Can x be solved in this logarithmic equation?

[Dr-NiKoN]

Say you have:
$\frac{\log(x)}{r\log{x}} = y$

r and y can be any given number.

Is there any way to solve this for x?

ie

$\frac{\log(x)}{1.6\log{x}} = 20$

I'm getting this because I'm trying to calculate $f(x) = \frac{x}{a}$ where f(x) is of the form $f(x) = cx^r$
$a > 1$

 

[marlon]

Say you have:
$\frac{\log(x)}{r\log{x}} = y$

r and y can be any given number.

Is there any way to solve this for x?

ie

$\frac{\log(x)}{1.6\log{x}} = 20$

I'm getting this because I'm trying to calculate $f(x) = \frac{x}{a}$ where f(x) is of the form $f(x) = cx^r$
$a > 1$

I don't get this, sorry. correct me if i am wrong here but i have :

$$\frac {\log(x)}{r\log(x)} = y$$ but doesn't the left hand side yield
$$\frac {1}{r}$$ ?

i am missing the point here...you sure about this equation ?

marlon

 

[Dr-NiKoN]

Well, I'm trying to find x for $f(x) = \frac{x}{a}$

where f is of the form $cx^r$

I tried setting $x = cx^r$ and taking the log to find x.

I was wondering if it was possible to find x that way, or maybe if there is another way?

 

[marlon]

$cx^r = \frac {x}{a}$
$cx^r - \frac {x}{a} = 0$
$x * (cx^{r-1} - \frac {1}{a}) = 0$
$cx^{r-1} = \frac {1}{a}$ if x is not 0
$x^{r-1} = \frac {1}{ca}$ if x is not 0
$x = \sqrt [r - 1] {\frac {1}{ca}}$ if x is not 0


marlon

 

[marlon]

what do you say about that ?

marlon

 

[Dr-NiKoN]

Hm, there must be a more elegant way?

 

[marlon]

trust me , this is the most easy way out. working with log will make you go around in circles

marlon

 

[Dr-NiKoN]

Hehe, ok, works for me.

I'm finding myself confused looking for the more complex ways to solve stuff, when regular math will do the job.
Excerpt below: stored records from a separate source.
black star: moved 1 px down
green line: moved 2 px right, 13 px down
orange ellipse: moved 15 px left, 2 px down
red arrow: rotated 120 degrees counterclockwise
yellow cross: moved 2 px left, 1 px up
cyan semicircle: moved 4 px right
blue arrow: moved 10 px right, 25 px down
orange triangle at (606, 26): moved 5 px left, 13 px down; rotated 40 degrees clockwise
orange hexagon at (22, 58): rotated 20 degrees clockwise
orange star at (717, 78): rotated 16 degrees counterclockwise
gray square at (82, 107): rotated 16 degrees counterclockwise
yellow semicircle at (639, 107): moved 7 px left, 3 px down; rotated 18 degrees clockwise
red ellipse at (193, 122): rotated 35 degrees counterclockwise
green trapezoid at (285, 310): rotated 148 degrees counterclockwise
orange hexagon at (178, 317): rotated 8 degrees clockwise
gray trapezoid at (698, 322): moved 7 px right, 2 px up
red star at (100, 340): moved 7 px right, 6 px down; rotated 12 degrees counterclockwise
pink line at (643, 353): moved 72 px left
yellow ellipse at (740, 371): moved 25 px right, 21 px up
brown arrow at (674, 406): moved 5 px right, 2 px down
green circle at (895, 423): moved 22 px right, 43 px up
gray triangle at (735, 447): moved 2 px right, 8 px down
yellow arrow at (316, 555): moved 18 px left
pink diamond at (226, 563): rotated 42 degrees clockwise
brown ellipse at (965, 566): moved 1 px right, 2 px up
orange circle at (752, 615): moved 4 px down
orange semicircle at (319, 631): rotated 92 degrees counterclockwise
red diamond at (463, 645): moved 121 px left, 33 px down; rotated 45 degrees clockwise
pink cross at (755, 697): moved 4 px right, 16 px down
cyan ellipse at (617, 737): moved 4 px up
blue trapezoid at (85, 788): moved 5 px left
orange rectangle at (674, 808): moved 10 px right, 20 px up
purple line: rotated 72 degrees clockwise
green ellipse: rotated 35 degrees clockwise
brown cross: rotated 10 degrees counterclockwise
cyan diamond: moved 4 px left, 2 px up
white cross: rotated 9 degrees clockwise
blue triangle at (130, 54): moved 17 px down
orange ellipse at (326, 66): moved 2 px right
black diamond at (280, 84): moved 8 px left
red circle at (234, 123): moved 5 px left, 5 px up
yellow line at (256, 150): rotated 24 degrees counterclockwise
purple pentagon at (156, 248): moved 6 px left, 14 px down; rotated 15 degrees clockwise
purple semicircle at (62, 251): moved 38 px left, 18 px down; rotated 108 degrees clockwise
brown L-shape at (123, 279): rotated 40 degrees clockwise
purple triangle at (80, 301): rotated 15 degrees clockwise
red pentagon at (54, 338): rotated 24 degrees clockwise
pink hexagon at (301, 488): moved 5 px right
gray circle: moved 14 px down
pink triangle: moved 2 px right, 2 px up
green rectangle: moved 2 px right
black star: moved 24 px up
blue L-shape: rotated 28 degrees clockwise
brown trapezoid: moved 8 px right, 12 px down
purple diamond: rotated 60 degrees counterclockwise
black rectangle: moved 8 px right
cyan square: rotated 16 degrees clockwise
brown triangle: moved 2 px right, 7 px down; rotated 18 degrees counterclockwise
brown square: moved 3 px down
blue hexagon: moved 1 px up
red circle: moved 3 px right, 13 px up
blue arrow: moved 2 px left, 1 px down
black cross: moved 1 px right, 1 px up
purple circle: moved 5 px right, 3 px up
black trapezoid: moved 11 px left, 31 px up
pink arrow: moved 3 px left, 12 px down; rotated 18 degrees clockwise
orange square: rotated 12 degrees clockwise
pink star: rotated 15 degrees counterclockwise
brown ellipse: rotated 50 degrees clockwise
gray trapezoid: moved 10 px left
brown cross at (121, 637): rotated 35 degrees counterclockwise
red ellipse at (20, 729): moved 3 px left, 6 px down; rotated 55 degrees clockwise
Oh well :)

thanks a lot.

 

[matt grime]

If you did your logs properly it would also drop out:

cx^r=x/a

then, assuming x and every thing else for that matter, is positive,

logc + rlogx = logx - loga

(r-1)logx= -loga - log c

log x = -log(ac) * 1/(r-1)

or x = (ac)^{1/(1-r)

exactly as marlon showed without needing to use logs.